■ Given task
Update the items from the line containing "pose: elev=31.2 azim=218.8" through the end of the records, replacing "pose" with "camera" and leaving everything else unchanged.

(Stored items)
····················
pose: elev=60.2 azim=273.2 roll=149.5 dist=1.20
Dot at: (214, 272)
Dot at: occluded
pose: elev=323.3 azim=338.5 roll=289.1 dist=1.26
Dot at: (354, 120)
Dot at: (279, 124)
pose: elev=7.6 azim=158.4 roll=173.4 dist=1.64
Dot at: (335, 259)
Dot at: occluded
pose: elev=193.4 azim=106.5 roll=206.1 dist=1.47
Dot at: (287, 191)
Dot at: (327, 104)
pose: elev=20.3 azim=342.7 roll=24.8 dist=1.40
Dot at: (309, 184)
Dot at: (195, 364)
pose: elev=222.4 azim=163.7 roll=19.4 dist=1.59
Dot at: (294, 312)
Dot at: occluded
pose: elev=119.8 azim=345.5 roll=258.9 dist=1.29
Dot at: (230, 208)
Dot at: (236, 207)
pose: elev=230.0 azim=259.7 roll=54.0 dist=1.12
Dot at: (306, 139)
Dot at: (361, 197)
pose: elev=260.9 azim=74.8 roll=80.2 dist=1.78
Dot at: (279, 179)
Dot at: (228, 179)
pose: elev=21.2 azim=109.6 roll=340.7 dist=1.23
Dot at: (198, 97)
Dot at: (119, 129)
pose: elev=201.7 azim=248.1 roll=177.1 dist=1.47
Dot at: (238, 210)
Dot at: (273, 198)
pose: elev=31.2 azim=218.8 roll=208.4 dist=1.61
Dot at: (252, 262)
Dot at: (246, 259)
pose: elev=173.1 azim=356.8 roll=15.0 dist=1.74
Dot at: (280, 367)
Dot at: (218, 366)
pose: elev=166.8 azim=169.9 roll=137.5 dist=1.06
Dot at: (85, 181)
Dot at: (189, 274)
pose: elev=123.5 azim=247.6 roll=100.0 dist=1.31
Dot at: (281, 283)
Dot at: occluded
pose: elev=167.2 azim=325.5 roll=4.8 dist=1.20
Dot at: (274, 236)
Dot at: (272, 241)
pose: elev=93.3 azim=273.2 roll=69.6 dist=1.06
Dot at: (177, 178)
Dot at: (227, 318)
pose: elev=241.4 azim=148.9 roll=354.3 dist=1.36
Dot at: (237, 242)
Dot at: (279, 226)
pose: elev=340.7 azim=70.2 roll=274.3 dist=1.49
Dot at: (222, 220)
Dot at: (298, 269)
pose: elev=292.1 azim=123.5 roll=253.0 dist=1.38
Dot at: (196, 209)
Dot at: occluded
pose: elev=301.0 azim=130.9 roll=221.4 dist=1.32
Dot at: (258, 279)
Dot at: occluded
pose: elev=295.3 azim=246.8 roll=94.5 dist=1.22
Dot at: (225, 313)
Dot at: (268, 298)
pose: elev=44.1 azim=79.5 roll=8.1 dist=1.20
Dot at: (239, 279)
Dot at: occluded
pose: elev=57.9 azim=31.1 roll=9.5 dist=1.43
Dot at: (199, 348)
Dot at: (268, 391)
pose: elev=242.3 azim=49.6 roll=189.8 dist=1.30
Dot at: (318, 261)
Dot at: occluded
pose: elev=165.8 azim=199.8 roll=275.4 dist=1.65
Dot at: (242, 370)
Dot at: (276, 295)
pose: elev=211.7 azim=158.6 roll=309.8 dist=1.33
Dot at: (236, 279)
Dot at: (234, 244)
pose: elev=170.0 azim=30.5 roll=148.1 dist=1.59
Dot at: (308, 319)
····················
■ Output of the task
camera: elev=31.2 azim=218.8 roll=208.4 dist=1.61
Dot at: (252, 262)
Dot at: (246, 259)
camera: elev=173.1 azim=356.8 roll=15.0 dist=1.74
Dot at: (280, 367)
Dot at: (218, 366)
camera: elev=166.8 azim=169.9 roll=137.5 dist=1.06
Dot at: (85, 181)
Dot at: (189, 274)
camera: elev=123.5 azim=247.6 roll=100.0 dist=1.31
Dot at: (281, 283)
Dot at: occluded
camera: elev=167.2 azim=325.5 roll=4.8 dist=1.20
Dot at: (274, 236)
Dot at: (272, 241)
camera: elev=93.3 azim=273.2 roll=69.6 dist=1.06
Dot at: (177, 178)
Dot at: (227, 318)
camera: elev=241.4 azim=148.9 roll=354.3 dist=1.36
Dot at: (237, 242)
Dot at: (279, 226)
camera: elev=340.7 azim=70.2 roll=274.3 dist=1.49
Dot at: (222, 220)
Dot at: (298, 269)
camera: elev=292.1 azim=123.5 roll=253.0 dist=1.38
Dot at: (196, 209)
Dot at: occluded
camera: elev=301.0 azim=130.9 roll=221.4 dist=1.32
Dot at: (258, 279)
Dot at: occluded
camera: elev=295.3 azim=246.8 roll=94.5 dist=1.22
Dot at: (225, 313)
Dot at: (268, 298)
camera: elev=44.1 azim=79.5 roll=8.1 dist=1.20
Dot at: (239, 279)
Dot at: occluded
camera: elev=57.9 azim=31.1 roll=9.5 dist=1.43
Dot at: (199, 348)
Dot at: (268, 391)
camera: elev=242.3 azim=49.6 roll=189.8 dist=1.30
Dot at: (318, 261)
Dot at: occluded
camera: elev=165.8 azim=199.8 roll=275.4 dist=1.65
Dot at: (242, 370)
Dot at: (276, 295)
camera: elev=211.7 azim=158.6 roll=309.8 dist=1.33
Dot at: (236, 279)
Dot at: (234, 244)
camera: elev=170.0 azim=30.5 roll=148.1 dist=1.59
Dot at: (308, 319)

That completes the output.